-- Supplied material follows --

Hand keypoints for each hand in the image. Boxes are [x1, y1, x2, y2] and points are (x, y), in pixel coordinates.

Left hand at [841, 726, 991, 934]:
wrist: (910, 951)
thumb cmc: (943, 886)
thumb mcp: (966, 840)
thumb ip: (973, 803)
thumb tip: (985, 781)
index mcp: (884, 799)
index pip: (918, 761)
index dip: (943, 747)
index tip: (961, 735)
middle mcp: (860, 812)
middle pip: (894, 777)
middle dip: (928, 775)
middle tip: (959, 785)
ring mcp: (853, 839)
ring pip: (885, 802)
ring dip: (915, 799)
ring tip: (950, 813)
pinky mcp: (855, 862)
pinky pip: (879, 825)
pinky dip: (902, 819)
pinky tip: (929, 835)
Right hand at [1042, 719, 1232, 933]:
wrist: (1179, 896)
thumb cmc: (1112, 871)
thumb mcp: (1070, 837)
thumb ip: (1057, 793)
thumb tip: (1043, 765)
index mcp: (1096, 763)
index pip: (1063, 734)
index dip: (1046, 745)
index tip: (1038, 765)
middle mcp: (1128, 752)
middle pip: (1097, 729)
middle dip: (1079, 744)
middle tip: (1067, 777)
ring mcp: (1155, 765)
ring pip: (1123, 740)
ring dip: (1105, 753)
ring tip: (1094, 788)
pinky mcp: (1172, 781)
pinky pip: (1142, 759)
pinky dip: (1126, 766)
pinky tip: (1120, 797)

-- Supplied material concluded --
-- Supplied material follows --

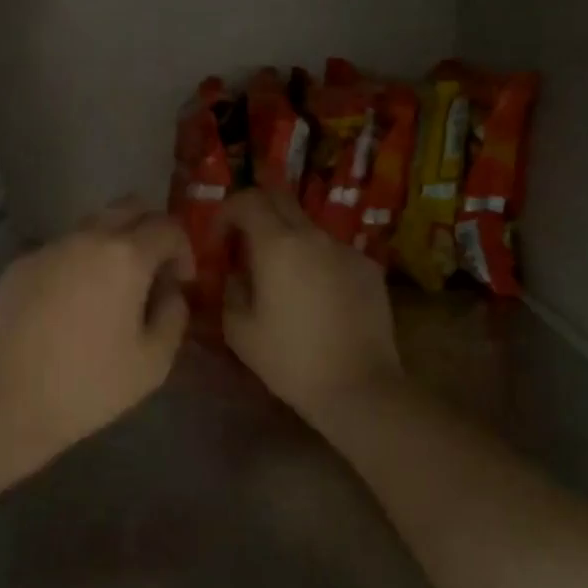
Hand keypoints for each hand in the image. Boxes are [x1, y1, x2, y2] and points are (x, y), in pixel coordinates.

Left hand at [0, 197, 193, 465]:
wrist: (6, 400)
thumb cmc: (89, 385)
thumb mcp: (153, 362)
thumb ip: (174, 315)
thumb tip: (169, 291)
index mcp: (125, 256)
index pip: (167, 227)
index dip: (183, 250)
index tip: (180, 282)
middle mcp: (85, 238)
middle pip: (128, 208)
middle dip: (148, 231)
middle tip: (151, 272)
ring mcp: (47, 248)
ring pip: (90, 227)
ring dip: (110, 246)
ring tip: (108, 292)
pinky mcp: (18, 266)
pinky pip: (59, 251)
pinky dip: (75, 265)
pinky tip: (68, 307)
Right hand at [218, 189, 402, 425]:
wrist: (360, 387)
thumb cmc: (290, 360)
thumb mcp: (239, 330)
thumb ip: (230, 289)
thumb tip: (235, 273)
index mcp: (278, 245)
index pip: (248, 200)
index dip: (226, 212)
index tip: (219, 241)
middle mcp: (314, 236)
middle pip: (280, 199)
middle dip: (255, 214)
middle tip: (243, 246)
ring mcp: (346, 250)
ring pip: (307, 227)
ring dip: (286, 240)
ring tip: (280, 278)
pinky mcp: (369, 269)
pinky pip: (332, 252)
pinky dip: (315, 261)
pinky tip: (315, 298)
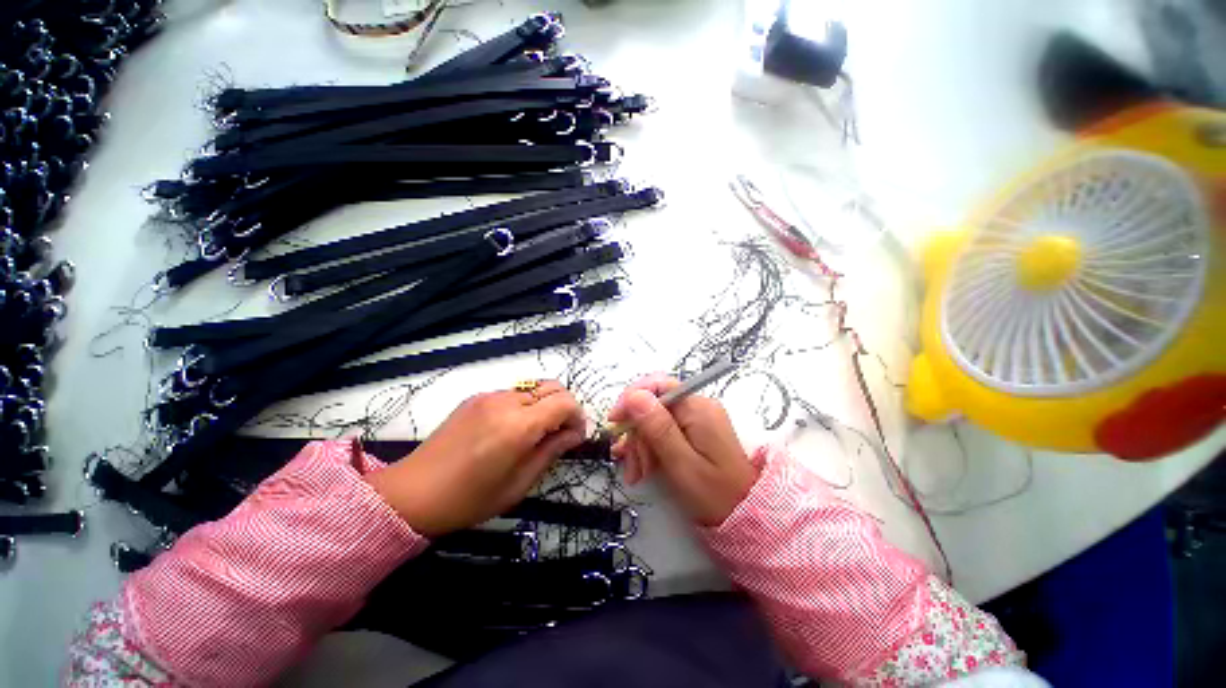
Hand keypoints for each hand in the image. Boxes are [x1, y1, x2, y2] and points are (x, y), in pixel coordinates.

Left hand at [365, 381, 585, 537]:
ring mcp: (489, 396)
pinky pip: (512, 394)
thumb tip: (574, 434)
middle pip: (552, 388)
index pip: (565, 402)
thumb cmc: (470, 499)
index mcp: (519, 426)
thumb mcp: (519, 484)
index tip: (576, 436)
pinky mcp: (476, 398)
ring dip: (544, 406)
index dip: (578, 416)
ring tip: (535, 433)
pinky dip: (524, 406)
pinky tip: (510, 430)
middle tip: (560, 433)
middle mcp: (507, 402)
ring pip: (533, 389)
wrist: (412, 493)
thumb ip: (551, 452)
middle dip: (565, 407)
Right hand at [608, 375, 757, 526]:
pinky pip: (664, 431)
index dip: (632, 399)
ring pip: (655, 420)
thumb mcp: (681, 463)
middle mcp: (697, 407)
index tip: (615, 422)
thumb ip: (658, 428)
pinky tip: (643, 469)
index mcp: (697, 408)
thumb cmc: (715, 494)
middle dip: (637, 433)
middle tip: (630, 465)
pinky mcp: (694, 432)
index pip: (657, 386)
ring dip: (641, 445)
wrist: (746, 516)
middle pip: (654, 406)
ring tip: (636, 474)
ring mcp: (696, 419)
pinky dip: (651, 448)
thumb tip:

-- Supplied material concluded --

Going through the entries, return every line holding the word "Left".

:: Completed exercise ::
Left hand at [841, 726, 991, 934]:
Left hand at [0, 197, 193, 465]:
Left hand at [365, 381, 585, 537]:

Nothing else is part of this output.